Data section.
________________________
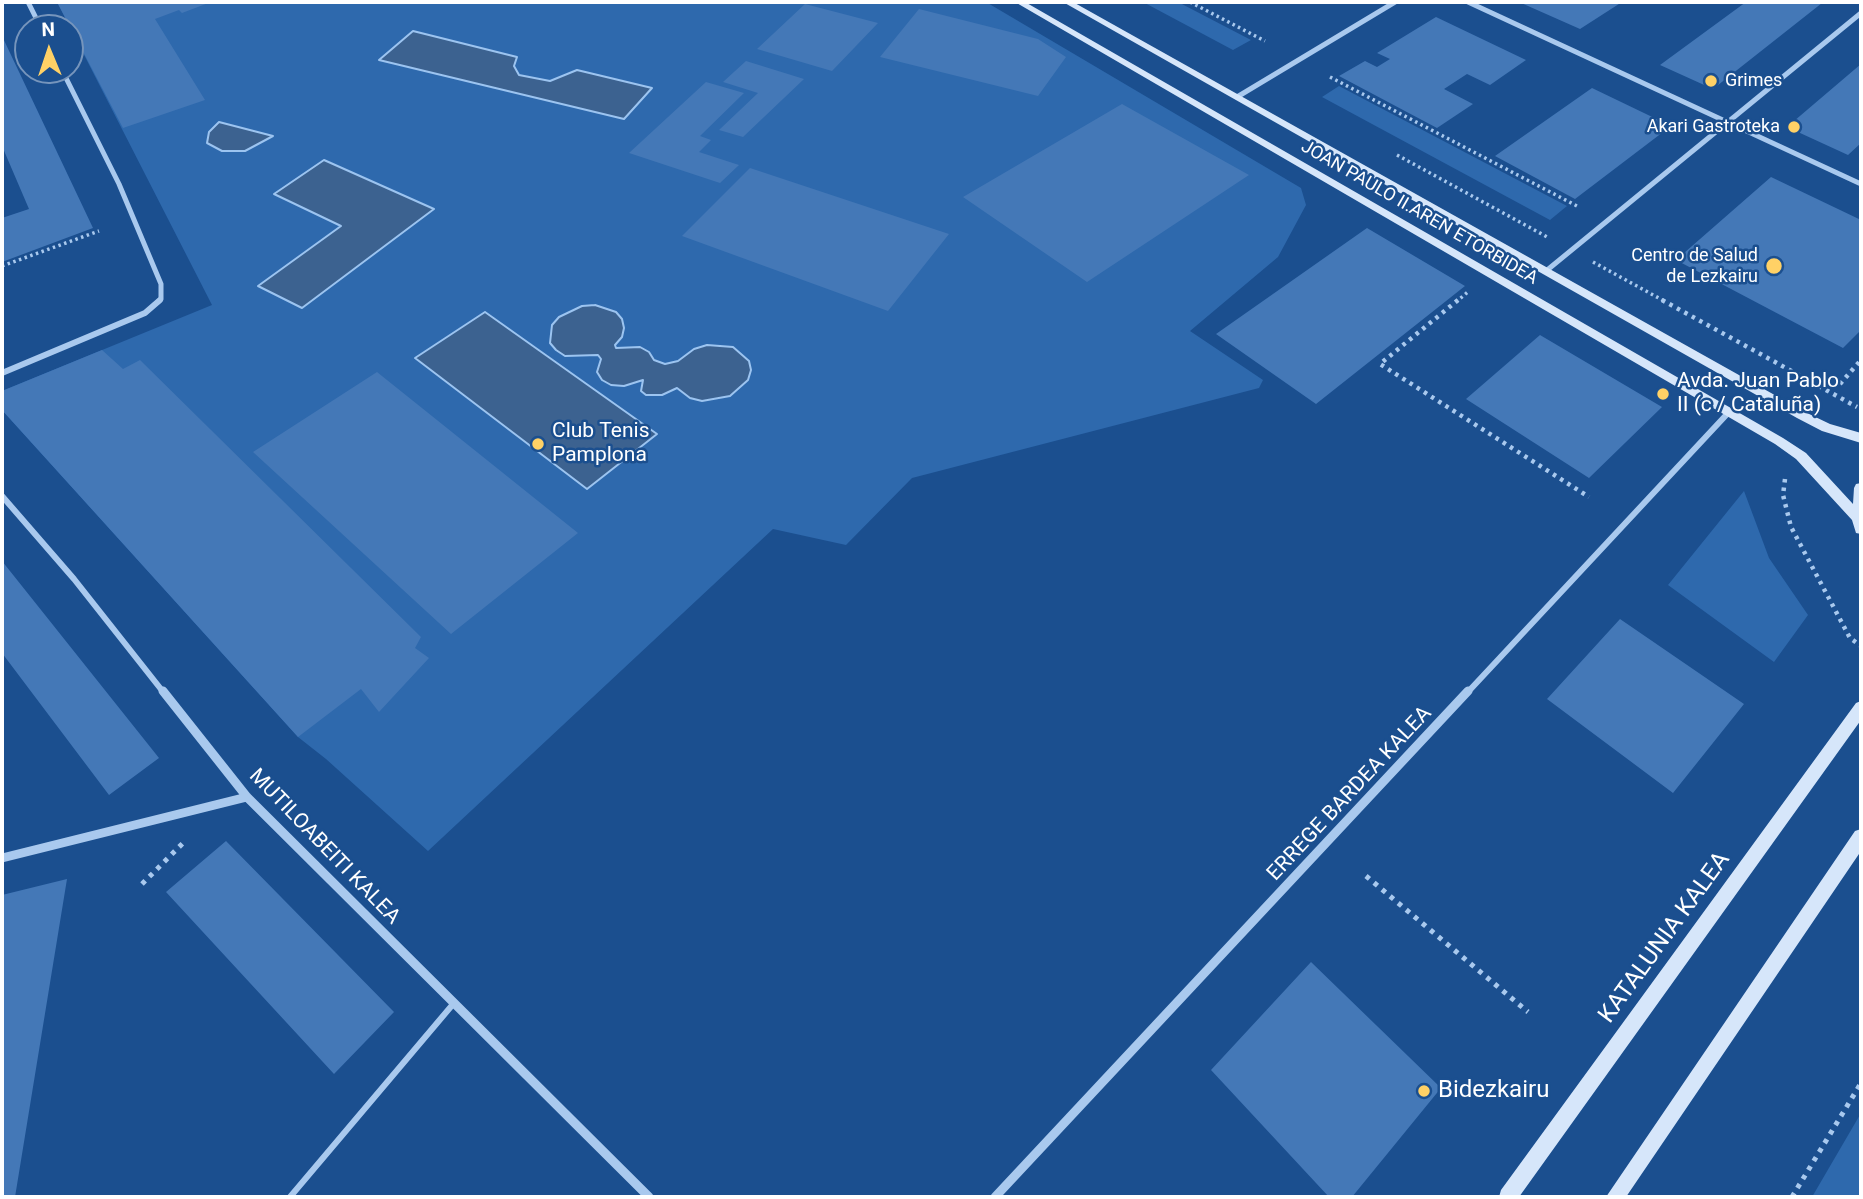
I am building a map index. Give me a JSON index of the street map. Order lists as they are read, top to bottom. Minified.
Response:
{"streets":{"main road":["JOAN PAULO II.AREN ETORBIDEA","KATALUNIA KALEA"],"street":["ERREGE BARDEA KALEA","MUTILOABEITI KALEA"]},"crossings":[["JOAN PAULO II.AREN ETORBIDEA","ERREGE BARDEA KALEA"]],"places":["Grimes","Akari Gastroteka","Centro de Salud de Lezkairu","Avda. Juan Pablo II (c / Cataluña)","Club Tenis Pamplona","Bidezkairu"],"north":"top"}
________________________
What you need to do. All of the preceding material should be output verbatim, with the pictures excluded.

Response to the exercise.
I am building a map index. Give me a JSON index of the street map. Order lists as they are read, top to bottom. Minified.
Response:
{"streets":{"main road":["JOAN PAULO II.AREN ETORBIDEA","KATALUNIA KALEA"],"street":["ERREGE BARDEA KALEA","MUTILOABEITI KALEA"]},"crossings":[["JOAN PAULO II.AREN ETORBIDEA","ERREGE BARDEA KALEA"]],"places":["Grimes","Akari Gastroteka","Centro de Salud de Lezkairu","Avda. Juan Pablo II (c / Cataluña)","Club Tenis Pamplona","Bidezkairu"],"north":"top"}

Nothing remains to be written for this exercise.